Inyección directa de ADN desnudo frente a condensado en el cerebro: transferencia génica de células del ganglio retinal in vivo Introducción

La inserción de ADN foráneo en neuronas adultas tiene potencial para el estudio de fisiología neuronal normal y para el tratamiento de enfermedades neurales. La transferencia génica en neuronas se ha logrado usando vectores virales, sin embargo requiere metodologías sofisticadas y normalmente las células transfectadas no pueden limitarse a ningún tipo de neurona particular.
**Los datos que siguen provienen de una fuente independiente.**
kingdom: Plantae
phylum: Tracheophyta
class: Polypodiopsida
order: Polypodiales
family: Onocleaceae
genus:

El transporte retrógrado axonal es un proceso fisiológico continuo que se ha encontrado que transporta una gran variedad de diferentes tipos de moléculas. Se sabe que muchas moléculas se incorporan en la luz del axón a través de la endocitosis, ya sean partículas adsorbidas o en fase fluida. En la situación en la que se han cortado los axones, se postula que las partículas solubles del espacio extracelular pueden difundir en el axón y desplazarse hacia el
soma.

En los presentes experimentos se sometió a prueba si ADN de plásmido desnudo o condensado en un esferoide compacto, aplicado al extremo cortado de los axones de células del ganglio retinal en el nervio óptico o al tectum del cerebro se transporta de nuevo al soma y se expresa para dar proteínas.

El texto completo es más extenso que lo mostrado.